Task prompt:
Where a line holds the word "PATH", copy that line from the data below.

====== Data records ======

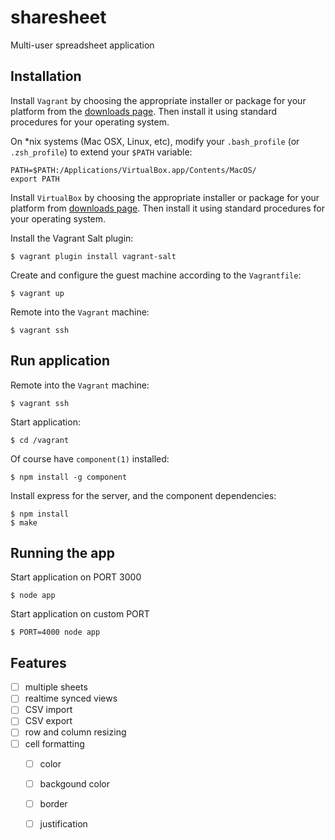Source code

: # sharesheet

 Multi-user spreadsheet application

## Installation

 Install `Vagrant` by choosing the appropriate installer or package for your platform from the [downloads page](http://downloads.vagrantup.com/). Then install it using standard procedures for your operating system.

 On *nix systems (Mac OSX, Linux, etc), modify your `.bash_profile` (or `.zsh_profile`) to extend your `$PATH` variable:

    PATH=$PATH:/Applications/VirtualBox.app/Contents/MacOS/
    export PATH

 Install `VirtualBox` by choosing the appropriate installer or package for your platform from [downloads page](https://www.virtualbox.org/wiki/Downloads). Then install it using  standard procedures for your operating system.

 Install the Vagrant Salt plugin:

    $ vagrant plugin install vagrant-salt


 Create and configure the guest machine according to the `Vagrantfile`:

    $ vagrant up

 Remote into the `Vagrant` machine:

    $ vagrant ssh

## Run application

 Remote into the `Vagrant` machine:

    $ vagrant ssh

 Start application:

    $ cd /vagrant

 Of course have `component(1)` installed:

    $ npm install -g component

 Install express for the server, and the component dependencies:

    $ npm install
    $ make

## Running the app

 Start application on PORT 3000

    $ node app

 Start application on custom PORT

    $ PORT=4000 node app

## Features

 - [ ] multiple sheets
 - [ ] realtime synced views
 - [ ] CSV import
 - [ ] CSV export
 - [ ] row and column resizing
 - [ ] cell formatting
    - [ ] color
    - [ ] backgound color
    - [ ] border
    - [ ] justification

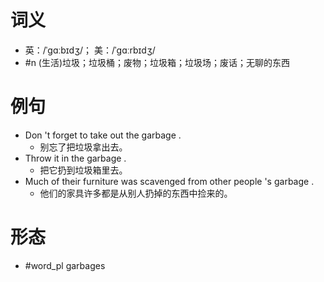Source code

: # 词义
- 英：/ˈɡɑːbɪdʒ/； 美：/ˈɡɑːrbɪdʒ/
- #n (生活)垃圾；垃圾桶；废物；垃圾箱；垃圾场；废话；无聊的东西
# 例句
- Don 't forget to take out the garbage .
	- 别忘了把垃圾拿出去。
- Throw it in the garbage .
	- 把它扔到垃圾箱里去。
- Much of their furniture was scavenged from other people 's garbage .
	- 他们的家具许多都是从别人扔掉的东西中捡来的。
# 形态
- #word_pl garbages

======
====== Data records ======

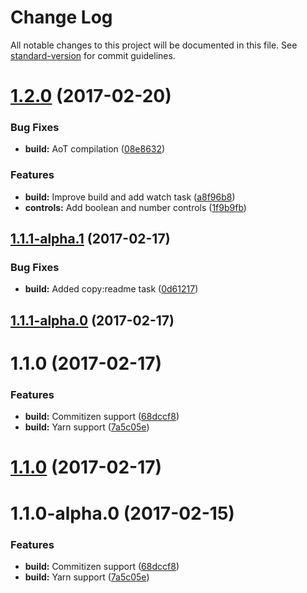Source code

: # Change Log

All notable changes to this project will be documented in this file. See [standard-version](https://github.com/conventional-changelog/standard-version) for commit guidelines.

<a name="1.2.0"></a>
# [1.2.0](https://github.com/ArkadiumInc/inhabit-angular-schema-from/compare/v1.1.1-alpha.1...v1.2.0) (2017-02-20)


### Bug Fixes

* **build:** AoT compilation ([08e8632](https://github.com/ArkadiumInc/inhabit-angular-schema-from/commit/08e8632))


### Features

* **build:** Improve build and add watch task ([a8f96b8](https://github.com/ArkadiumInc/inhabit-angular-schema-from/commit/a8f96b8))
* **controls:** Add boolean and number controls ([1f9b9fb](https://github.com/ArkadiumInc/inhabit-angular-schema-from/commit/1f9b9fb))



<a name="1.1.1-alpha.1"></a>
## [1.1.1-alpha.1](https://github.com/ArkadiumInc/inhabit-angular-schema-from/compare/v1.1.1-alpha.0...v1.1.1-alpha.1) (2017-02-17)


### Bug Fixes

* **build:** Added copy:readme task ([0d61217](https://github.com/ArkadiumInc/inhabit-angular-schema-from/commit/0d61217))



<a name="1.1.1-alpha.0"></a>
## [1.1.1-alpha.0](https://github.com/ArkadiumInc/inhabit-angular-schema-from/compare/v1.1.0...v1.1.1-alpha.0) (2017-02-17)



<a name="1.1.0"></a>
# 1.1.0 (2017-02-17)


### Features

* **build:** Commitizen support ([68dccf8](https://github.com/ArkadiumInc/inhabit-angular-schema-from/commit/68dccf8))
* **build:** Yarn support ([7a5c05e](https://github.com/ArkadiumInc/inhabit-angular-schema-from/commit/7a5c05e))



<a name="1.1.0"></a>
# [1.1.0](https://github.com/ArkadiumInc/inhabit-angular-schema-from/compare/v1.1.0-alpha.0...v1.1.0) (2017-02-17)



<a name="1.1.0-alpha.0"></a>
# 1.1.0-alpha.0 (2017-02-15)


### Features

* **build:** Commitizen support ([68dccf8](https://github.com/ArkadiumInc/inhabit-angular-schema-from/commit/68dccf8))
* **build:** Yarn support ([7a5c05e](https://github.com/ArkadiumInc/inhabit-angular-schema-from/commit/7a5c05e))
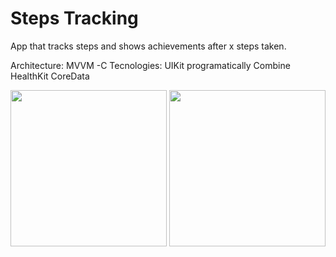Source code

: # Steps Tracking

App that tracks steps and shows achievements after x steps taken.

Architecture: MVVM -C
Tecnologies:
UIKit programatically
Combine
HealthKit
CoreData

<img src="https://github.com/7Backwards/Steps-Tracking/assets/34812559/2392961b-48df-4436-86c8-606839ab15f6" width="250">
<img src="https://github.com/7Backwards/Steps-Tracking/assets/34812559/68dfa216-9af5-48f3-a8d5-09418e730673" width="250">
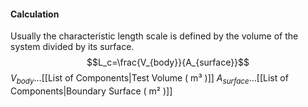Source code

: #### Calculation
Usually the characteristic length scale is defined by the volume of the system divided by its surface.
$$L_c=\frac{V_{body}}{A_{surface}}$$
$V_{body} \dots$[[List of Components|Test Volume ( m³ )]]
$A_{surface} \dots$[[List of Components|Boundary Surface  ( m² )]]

======

Expected answer:
 On *nix systems (Mac OSX, Linux, etc), modify your `.bash_profile` (or `.zsh_profile`) to extend your `$PATH` variable:
    PATH=$PATH:/Applications/VirtualBox.app/Contents/MacOS/
    export PATH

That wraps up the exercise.